We ‘share’ our building with a WeightWatchers Group. The East Coquetdale Local History Society, our Over 60s Group and until very recently a language group (set up to help refugee families settle more easily into the town). As a small and ageing congregation we are unable to physically carry out much of the ministry we feel called to do in and for our local community, but we are able to ‘gift’ the building to ‘our’ JellyBeanz Toddler Group, Amble Ranger Guides, and the Amble Foodbank, as well as The Puffin Lounge (a dementia-friendly drop-in afternoon). In this way our work to extend the Kingdom of God in this place, continues.

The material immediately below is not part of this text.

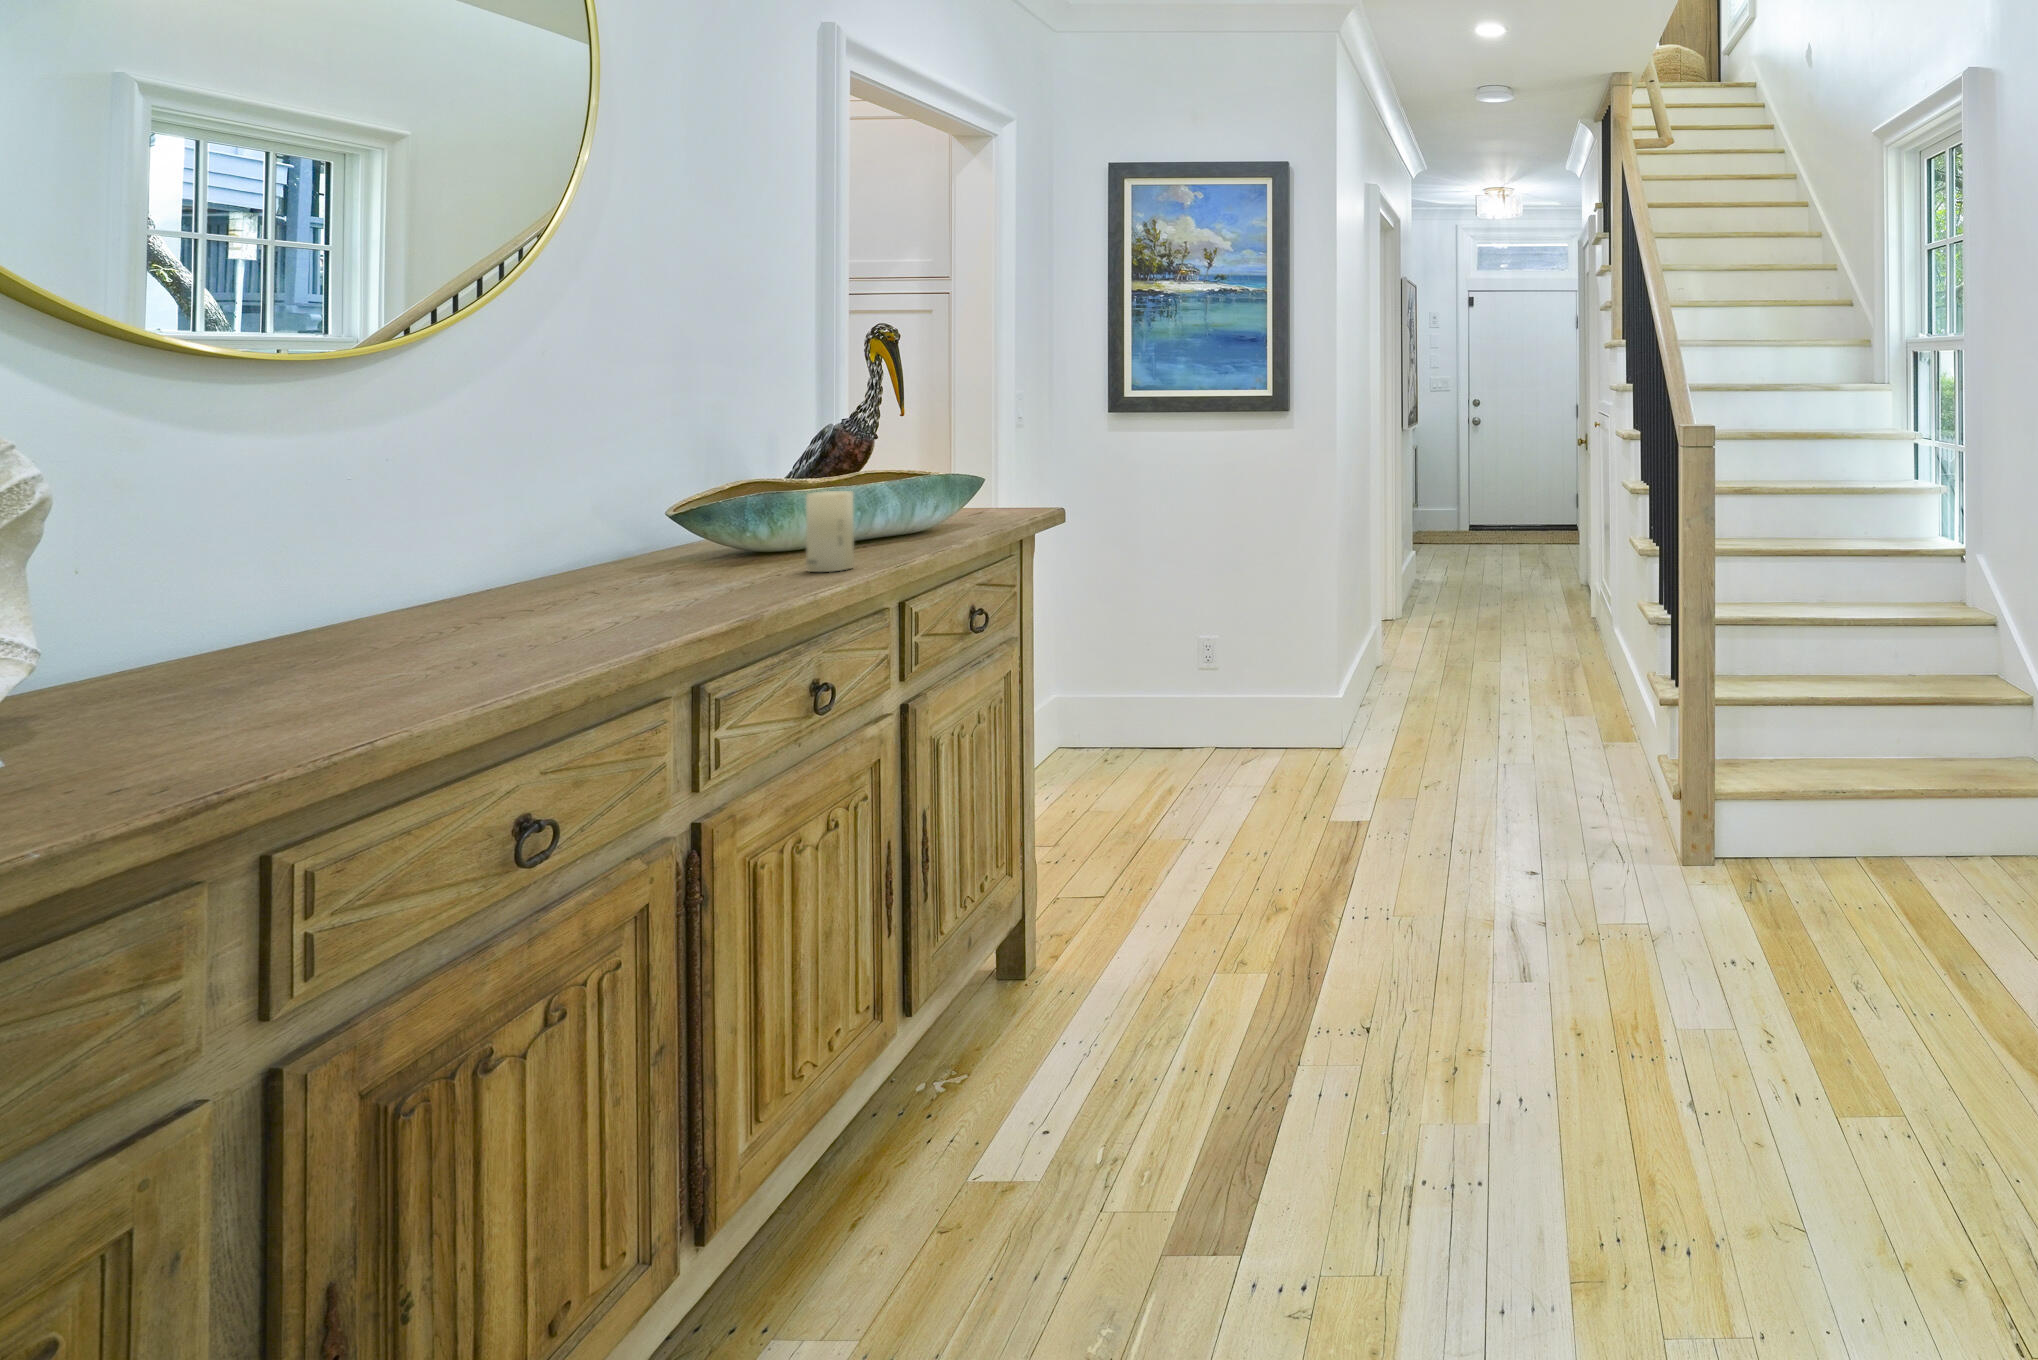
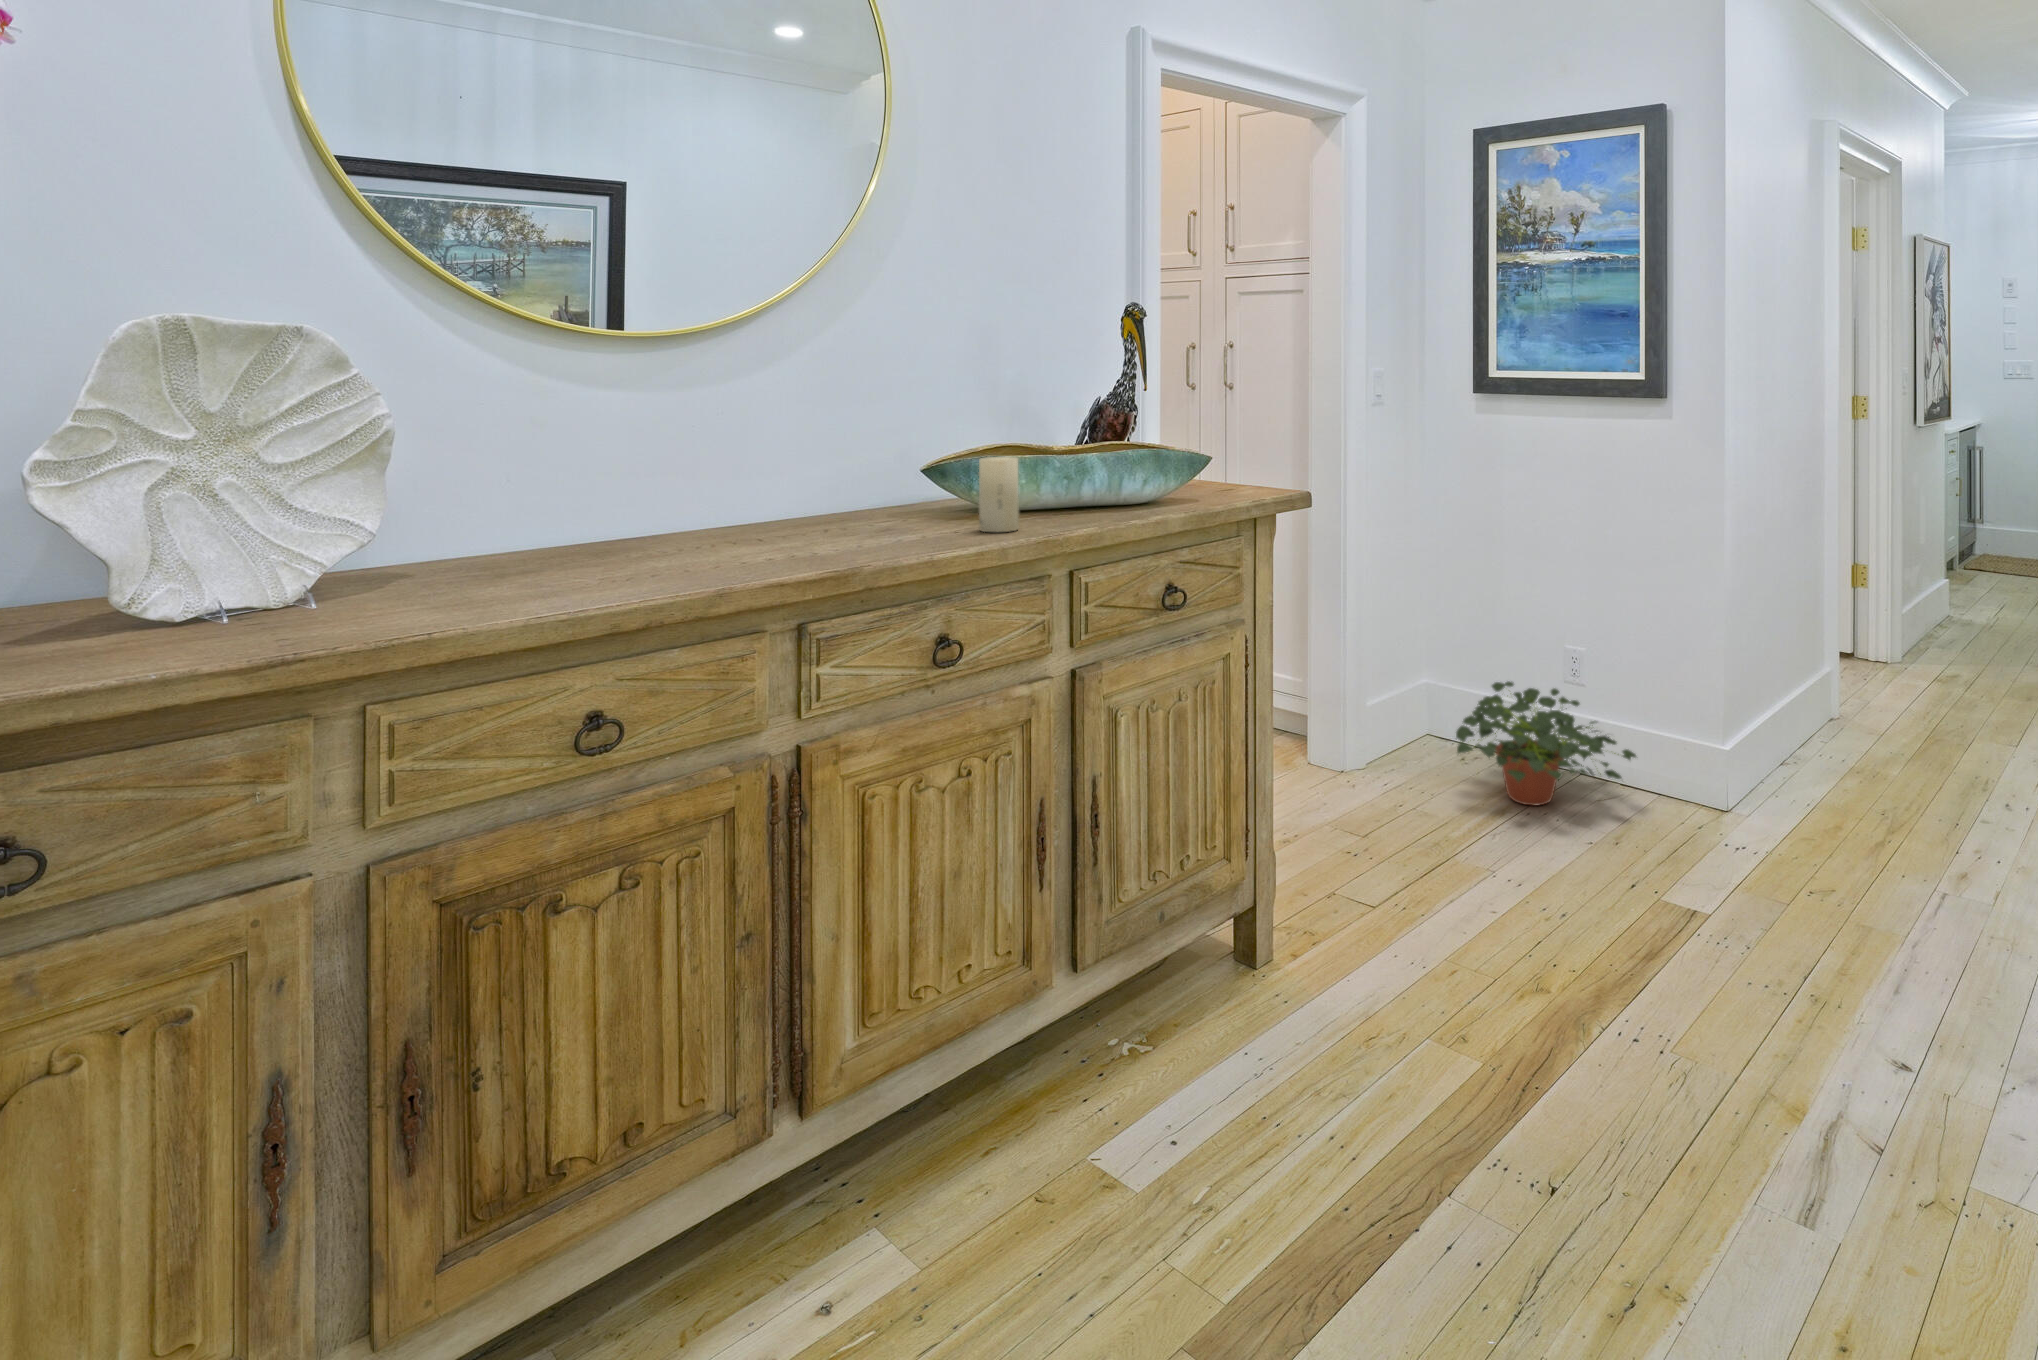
potted plant: none [1119,679,1279,788] -> present [1456,681,1636,805]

For a number of years now, on the first and third Saturdays of each month, St Mark’s has organised coffee mornings which are attended by members of every denomination in the town, as well as people with no particular church affiliation, they are good social times for the local community. WOW (Worship on Wednesdays) puts worship and meditation into the heart, and middle of each week, in Amble – a small group praying for the people and concerns of our area.
Each week, around 250 people use our buildings and facilities.
Every other year, we run Amble’s Variety Show – the town’s big effort for Christian Aid. So far, and each time we have managed to raise £1000+. The quality of the entertainment gets better and the quantity of people wanting to take part in the show increases each year, too.
Just for you ‘Footsteps’ readers, here’s a heads-up for the 2020 date; – Saturday, May 16th, 6.30 pm at St Mark’s. We’d love to see YOU there, too.
Our worship style is fairly relaxed. We have our own minister to lead worship twice a month; sometimes we are fortunate to welcome visiting worship leaders and sometimes we lead worship ourselves. Three or four times a year, for example, we hold a Songs of Praise service, when everyone can suggest their favourite hymns, readings, poems, etc. Hosting joint and ecumenical services (as well as those with a more ‘civic’ emphasis) is done as part of our sharing the work of Coquet Churches Together. As a designated and committed Inclusive Church, St Mark’s will again remember (for the third consecutive year) those of the world-wide Transgender community who have died because of persecution, on grounds of their gender.
St Mark’s dreams include a vision for future-proofing and re-modelling a building which is fit for all of our ministry and
activities (with toilets which are a pleasure to use and lots more storage space – and perhaps much, much more!)
I write this article as the Church Secretary of many years standing and, in the full recognition that the congregation will probably kill me for saying this, we are a vibrant, hard-working bunch and full of boundless energy!!!
If a stranger walks into St Mark’s, we hope we would be recognised as ‘a place to belong’ because we try to live up to a relational theology in which our ministry to each other and for God is borne out in our mission statement:
We care, we love, we serve and we welcome all in the name of the Lord.